External Mac Fire Wire Drives
March 3, 2007 12:50 PM   Subscribe

What's the best option for external Mac Fire Wire Drives?

I have GBs of music and video. And I do Final Cut editing. I'm looking for a high-end solution but not RAID or SATA. I am considering either the G-Drive Q or the G-Drive, both from g-tech. (anyone happen to know if there's a performace difference between those two?)

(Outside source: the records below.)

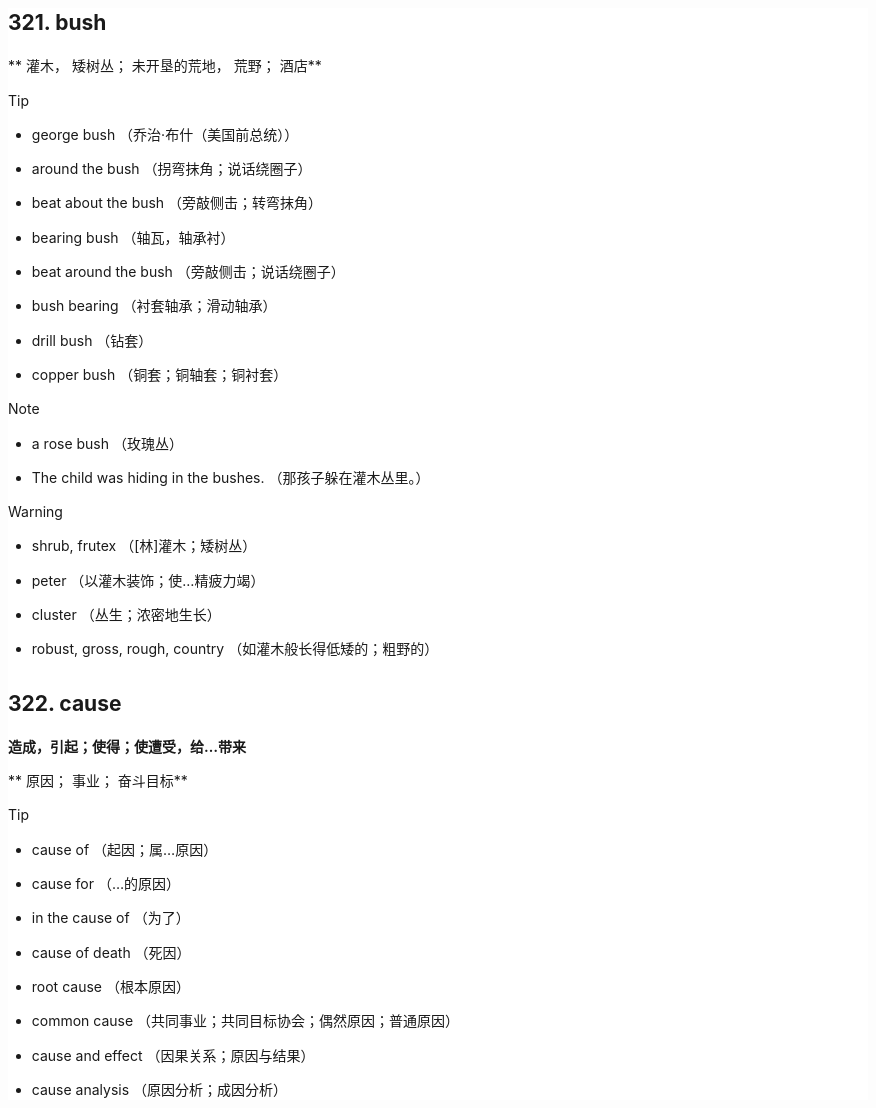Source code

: ## 321. bush

** 灌木， 矮树丛； 未开垦的荒地， 荒野； 酒店**

> [!TIP]
>
> - george bush （乔治·布什（美国前总统））
>
> - around the bush （拐弯抹角；说话绕圈子）
>
> - beat about the bush （旁敲侧击；转弯抹角）
>
> - bearing bush （轴瓦，轴承衬）
>
> - beat around the bush （旁敲侧击；说话绕圈子）
>
> - bush bearing （衬套轴承；滑动轴承）
>
> - drill bush （钻套）
>
> - copper bush （铜套；铜轴套；铜衬套）
>

> [!NOTE]
>
> - a rose bush （玫瑰丛）
>
> - The child was hiding in the bushes. （那孩子躲在灌木丛里。）
>

> [!WARNING]
>
> - shrub, frutex （[林]灌木；矮树丛）
>
> - peter （以灌木装饰；使…精疲力竭）
>
> - cluster （丛生；浓密地生长）
>
> - robust, gross, rough, country （如灌木般长得低矮的；粗野的）
>

## 322. cause

**造成，引起；使得；使遭受，给…带来**

** 原因； 事业； 奋斗目标**

> [!TIP]
>
> - cause of （起因；属…原因）
>
> - cause for （…的原因）
>
> - in the cause of （为了）
>
> - cause of death （死因）
>
> - root cause （根本原因）
>
> - common cause （共同事业；共同目标协会；偶然原因；普通原因）
>
> - cause and effect （因果关系；原因与结果）
>
> - cause analysis （原因分析；成因分析）
>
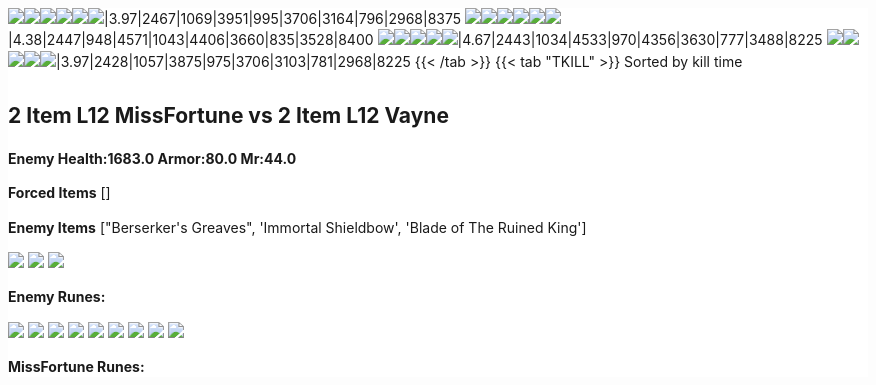 ![](/item/3074.png)![](/item/6676.png)![](/item/1001.png)![](/item/1055.png)![](/item/1037.png)![](/item/1036.png)|3.97|2467|1069|3951|995|3706|3164|796|2968|8375
![](/item/6691.png)![](/item/3161.png)![](/item/1001.png)![](/item/1053.png)![](/item/1055.png)![](/item/1036.png)|4.38|2447|948|4571|1043|4406|3660|835|3528|8400
![](/item/3142.png)![](/item/3814.png)![](/item/1053.png)![](/item/1055.png)![](/item/1037.png)|4.67|2443|1034|4533|970|4356|3630|777|3488|8225
![](/item/3142.png)![](/item/3508.png)![](/item/1053.png)![](/item/1055.png)![](/item/1037.png)|3.97|2428|1057|3875|975|3706|3103|781|2968|8225
{{< /tab >}}
{{< tab "TKILL" >}}
Sorted by kill time
## 2 Item L12 MissFortune vs 2 Item L12 Vayne

**Enemy Health:1683.0 Armor:80.0 Mr:44.0**


**Forced Items** []








**Enemy Items** ["Berserker's Greaves", 'Immortal Shieldbow', 'Blade of The Ruined King']





![](/item/3006.png)
![](/item/6673.png)
![](/item/3153.png)



**Enemy Runes:**





![](/Styles/Precision/LethalTempo/LethalTempo.png)
![](/Styles/Precision/Overheal.png)
![](/Styles/Precision/LegendAlacrity/LegendAlacrity.png)
![](/Styles/Precision/CutDown/CutDown.png)
![](/Styles/Resolve/BonePlating/BonePlating.png)
![](/Styles/Sorcery/Unflinching/Unflinching.png)
![](/StatMods/StatModsAttackSpeedIcon.png)
![](/StatMods/StatModsAdaptiveForceIcon.png)
![](/StatMods/StatModsArmorIcon.png)



**MissFortune Runes:**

posted by captainscared to Computers & Internet (13 answers total) 5 users marked this as a favorite
I would guess that the interface in the Q may be slightly faster. They also put a drive with a 16MB cache in the Q vs the 8 in the G. If your just using FW400 though, I doubt you would see much of a difference between them.
posted by -t at 1:40 PM on March 3, 2007

It looks like the difference between those two is that the Q model contains a SATA II drive, while the other probably doesn't. I say probably because they documentation doesn't specify. The SATA drive is likely to support more throughput and hence have better performance.
posted by procrastination at 1:42 PM on March 3, 2007

It depends on the type of FCP editing you're doing. If all youre doing is DV, then honestly it really doesnt matter, in my experience, what FW drive you use, so long as it has an Oxford 911/922 bridge in it, and preferably a FW800 option...although FW400 is more than enough to edit DV footage with. I edit 8 TV shows a month on my Macbook Pro (and formerly on a 12" Powerbook) using a "consumer" grade, Maxtor OneTouch II FW drive that i bought at CompUSA. It--to my surprise--has worked flawlessly for nearly 2 years now.

Also, there is no such thing as a "Mac Firewire Drive". Hard drives are hard drives, so don't be suckered by companies that try to market external drive solutions that are "specialized" for Macs. That said, the G-tech drives are definitely nice, and are well regarded among video geeks. Personally though, I don't see the need to pay the premium that they charge for their stuff, especially for DV/DVCAM based workflows.
posted by melorama at 1:55 PM on March 3, 2007

Response by poster: I phrased my question incorrectly. Any suggestions on alternative drives for what I'm looking for? Sorry for the confusion.
posted by captainscared at 1:56 PM on March 3, 2007

I'm a big fan of Other World Computing. For example, this quad-interface external drive. I don't have any of their 3.5" products, but I've been happy with everything else I've gotten from there.
posted by raf at 1:57 PM on March 3, 2007

You didn't really give a hint on your budget range, but since you said "high end", I would recommend Wiebetech drives. They're extremely well built, small form factors, and most of them are bus-powered, so you dont have to carry around a wall-wort everywhere you want to use the drive.

Wiebetech is generally the first name people in desktop video circles think of when they need "high end" portable drive solutions.
posted by melorama at 2:13 PM on March 3, 2007

I've always had wonderful experiences with the Other World Computing (OWC) external drives...
posted by drinkspiller at 3:09 PM on March 3, 2007

I heart my Western Digital triple-interface MyBook Pro drive. It needs external power, but it uses a brick-type so you don't waste any spaces on your surge protector. FW800 is teh quickness.

My local Costco in SoCal had a great discount on the triple-interface 50 GB drive two or three weeks ago. You might get lucky.
posted by infinitewindow at 3:44 PM on March 3, 2007

I love the MyBook drives too, but they have an annoying tendency to spin themselves down when they've been idle for a while. It makes them unusable for video editing, IMO.

But for backup, they rock. I use several MyBooks as automatic backup drives (using the wondergful ChronoSync utility) on all our workstations in our editing facility.
posted by melorama at 4:40 PM on March 3, 2007

g-tech is the only way to fly for media. you get what you pay for. after three failed LaCies, one IBM Deathstar and one WD, i've been running a g-tech raid and haven't had a single problem.
posted by Señor Pantalones at 5:12 PM on March 3, 2007

I've been a big fan of the firewire drives at Pacific Pro Audio for years now, and I've never had a problem with them, even during periods of heavy use doing multitrack audio recording.
posted by umbú at 12:12 PM on March 4, 2007

I have to agree about Other World Computing. Their technical support rocks. They've helped me with problems which turned out to have nothing to do with the equipment they sold me, but they stayed on the line with me and found a solution. I haven't bought firewire from them, but I bought a processor upgrade, internal drive and RAM upgrade and all rae flawless.
posted by ljshapiro at 11:26 AM on March 5, 2007

I was looking around a friend's sound studio (go see Zodiac, everyone!) and they use a metric assload of those OWC Mercury drives for project files. They said they're excellent.